While the future US president remains too busy assembling his administration to see Mr Major when he visits Washington later this month, Mr Clinton said he hoped to speak to the Prime Minister by telephone and looked forward to 'strong personal relations'.
Neither country, he told Mr Major, could achieve its objectives unless they were closely tied.
The impression of strain between the two over the part Conservative party officials played in boosting President George Bush's re-election campaign has been heightened by Home Office confirmation yesterday that in the closing weeks of the US campaign officials checked records to see if Mr Clinton had applied for British citizenship in an attempt to dodge the draft during the Vietnam war in the 1960s.
That check was made despite a Home Office statement yesterday that official policy is: 'We do not discuss individual applications at all'.
As Labour demanded a full ministerial explanation, officials indicated that the search was undertaken in an attempt to be 'helpful' to a flood of press inquiries following the United States rumours.
Sources first indicated that despite the firm policy of not discussing individuals, guidance could have been given - and indeed appears to have been given to the Washington Post - that no file existed, thus killing the story.

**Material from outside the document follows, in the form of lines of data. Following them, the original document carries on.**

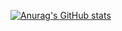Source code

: [![Anurag's GitHub stats](https://github-readme-stats.vercel.app/api?username=hyhy-j)](https://github.com/anuraghazra/github-readme-stats)
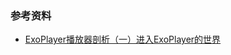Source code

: ### 参考资料
- [ExoPlayer播放器剖析（一）进入ExoPlayer的世界](https://blog.csdn.net/achina2011jy/article/details/112781822)
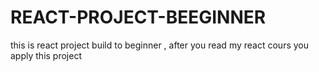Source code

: # REACT-PROJECT-BEEGINNER
this is react project build to beginner , after you read my react cours you apply this project 
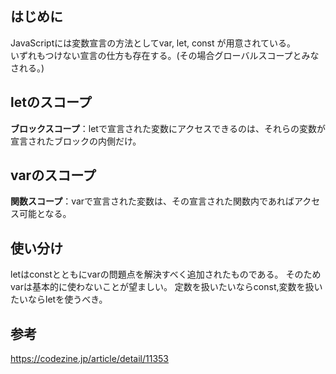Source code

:## はじめに
JavaScriptには変数宣言の方法としてvar, let, const が用意されている。  
いずれもつけない宣言の仕方も存在する。(その場合グローバルスコープとみなされる。)

## letのスコープ
**ブロックスコープ**：letで宣言された変数にアクセスできるのは、それらの変数が宣言されたブロックの内側だけ。

## varのスコープ
**関数スコープ**：varで宣言された変数は、その宣言された関数内であればアクセス可能となる。

## 使い分け
letはconstとともにvarの問題点を解決すべく追加されたものである。
そのためvarは基本的に使わないことが望ましい。
定数を扱いたいならconst,変数を扱いたいならletを使うべき。

## 参考
https://codezine.jp/article/detail/11353

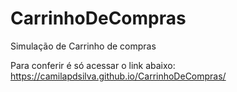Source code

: # CarrinhoDeCompras
Simulação de Carrinho de compras

Para conferir é só acessar o link abaixo:
https://camilapdsilva.github.io/CarrinhoDeCompras/

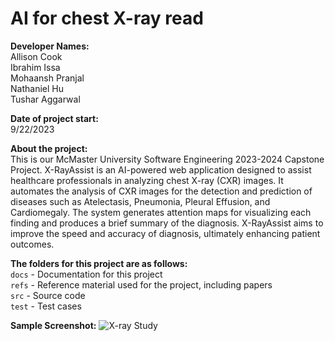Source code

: # AI for chest X-ray read  


**Developer Names:**  
Allison Cook  
Ibrahim Issa  
Mohaansh Pranjal  
Nathaniel Hu  
Tushar Aggarwal  

**Date of project start:**   
9/22/2023  

**About the project:**  
This is our McMaster University Software Engineering 2023-2024 Capstone Project. X-RayAssist is an AI-powered web application designed to assist healthcare professionals in analyzing chest X-ray (CXR) images. It automates the analysis of CXR images for the detection and prediction of diseases such as Atelectasis, Pneumonia, Pleural Effusion, and Cardiomegaly. The system generates attention maps for visualizing each finding and produces a brief summary of the diagnosis. X-RayAssist aims to improve the speed and accuracy of diagnosis, ultimately enhancing patient outcomes.

**The folders for this project are as follows:**    
`docs` - Documentation for this project  
`refs` - Reference material used for the project, including papers  
`src` - Source code  
`test` - Test cases  

**Sample Screenshot:**
![X-ray Study](https://github.com/tusharagg1/chest-x-ray-ai/assets/28398500/4dfa8f24-8156-48d7-a89d-a3d5e6682a64)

Had an application existed, guidance could have been given the other way, sources indicated.
That was later amended by a Home Office spokeswoman to say: 'If we had found any information, it would not have been released without the permission of the individual concerned'.
Tony Blair, Labour's home affairs spokesman, yesterday called for a full explanation from Kenneth Clarke, the Home Secretary, of what he described as 'an extraordinary state of affairs.
'If such personal information is, quite rightly, absolutely confidential and would not have been given out, why was it looked for in the first place?
'To have Home Office officials trawling through Mr Clinton's records at a highly sensitive time in the US election, when Conservative party officials were advising the Republican campaign, and Mr Clinton's actions when he was in Britain were an issue, is very disturbing.'
Any suggestion that such personal information might have been disclosed on a guidance basis was 'completely unacceptable,' he said.
As Mr Blair asked which minister or ministers authorised the search, Home Office sources said that the decision was taken by officials without ministerial involvement.
That was greeted with disbelief by David Winnick, the Walsall North Labour MP, who said it was 'inconceivable civil servants would do anything so politically sensitive without a political instruction.' If they had done so, he asked, had disciplinary action been taken?